# EXERCISE PASSAGE
[RFC,2/7] Add libiberty/concat styled concat_path function

Message ID 20170112113217.48852-3-prudo@linux.vnet.ibm.com
State New, archived
Headers

Commit Message

Philipp Rudo Jan. 12, 2017, 11:32 a.m. UTC
  This commit adds concat_path function to concatenate an arbitrary number of
    path elements.  The function automatically adds an directory separator between
    two elements as needed.

    gdb/ChangeLog:

	* common/common-utils (startswith): Convert to C++.
	(endswith): New function.
	* utils.c (_concat_path, approx_path_length): New function.
	* utils.h (_concat_path): New export.
	(concat_path): New define.
---
 gdb/common/common-utils.h | 16 +++++++++++++---
 gdb/utils.c               | 46 ++++++++++++++++++++++++++++++++++++++++++++++
 gdb/utils.h               | 17 +++++++++++++++++
 3 files changed, 76 insertions(+), 3 deletions(-)
  

Comments

Pedro Alves Jan. 12, 2017, noon UTC | #1
On 01/12/2017 11:32 AM, Philipp Rudo wrote:
>  static inline int
> -startswith (const char *string, const char *pattern)
> +startswith (std::string str, std::string pattern)

NAK.

This is passing by copy, so will force unnecessary deep
string copies all over the place.

>  {
> -  return strncmp (string, pattern, strlen (pattern)) == 0;
> +  return (str.find (pattern) == 0);
> +}
> +

I.e., before, this caused 0 copies:

  startswith ("foo, "f");

After, you force a deep string copy for "foo", and another
for "f".  It's as if you wrote:

  startswith (xstrdup ("foo), xstrdup ("f"));


Also, this function is a static inline in a header so that
the compiler can see when "pattern" is a string literal, and
thus strlen can be optimized to a plain 'sizeof (pattern) - 1',
which is very frequent.

# DATASET EXCERPTS
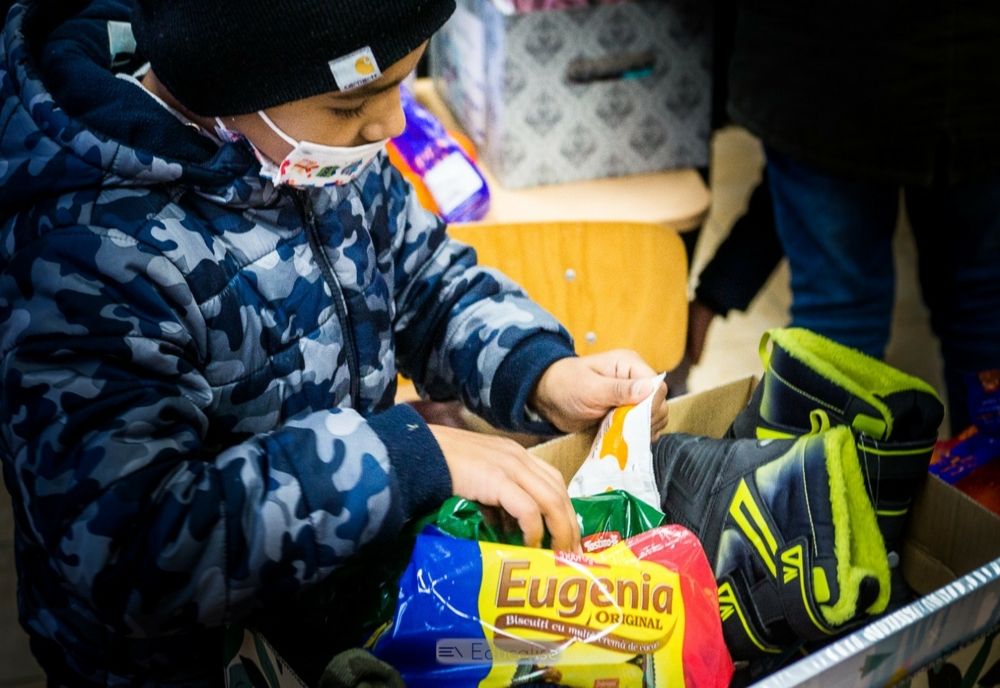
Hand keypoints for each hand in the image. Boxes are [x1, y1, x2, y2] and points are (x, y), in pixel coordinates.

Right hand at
...
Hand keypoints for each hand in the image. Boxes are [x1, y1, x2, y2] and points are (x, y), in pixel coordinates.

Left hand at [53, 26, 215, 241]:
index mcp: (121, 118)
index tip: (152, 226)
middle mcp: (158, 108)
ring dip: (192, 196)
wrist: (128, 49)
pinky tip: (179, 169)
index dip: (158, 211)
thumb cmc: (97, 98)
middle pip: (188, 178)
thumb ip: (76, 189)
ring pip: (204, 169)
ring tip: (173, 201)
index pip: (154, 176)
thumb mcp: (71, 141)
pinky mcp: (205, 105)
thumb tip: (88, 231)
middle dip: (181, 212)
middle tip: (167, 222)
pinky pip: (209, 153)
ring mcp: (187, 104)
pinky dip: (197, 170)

# WORK TASK
Please reproduce the passage of the patch review that begins with the words containing "Message ID 20170112113217.48852-3-prudo@linux.vnet.ibm.com" and ends with "elements as needed.". The records above are separate material and have no connection to the patch review.

# ANSWER BELOW
Message ID 20170112113217.48852-3-prudo@linux.vnet.ibm.com
State New, archived
Headers

Commit Message

Philipp Rudo Jan. 12, 2017, 11:32 a.m. UTC
  This commit adds concat_path function to concatenate an arbitrary number of
    path elements.  The function automatically adds an directory separator between
    two elements as needed.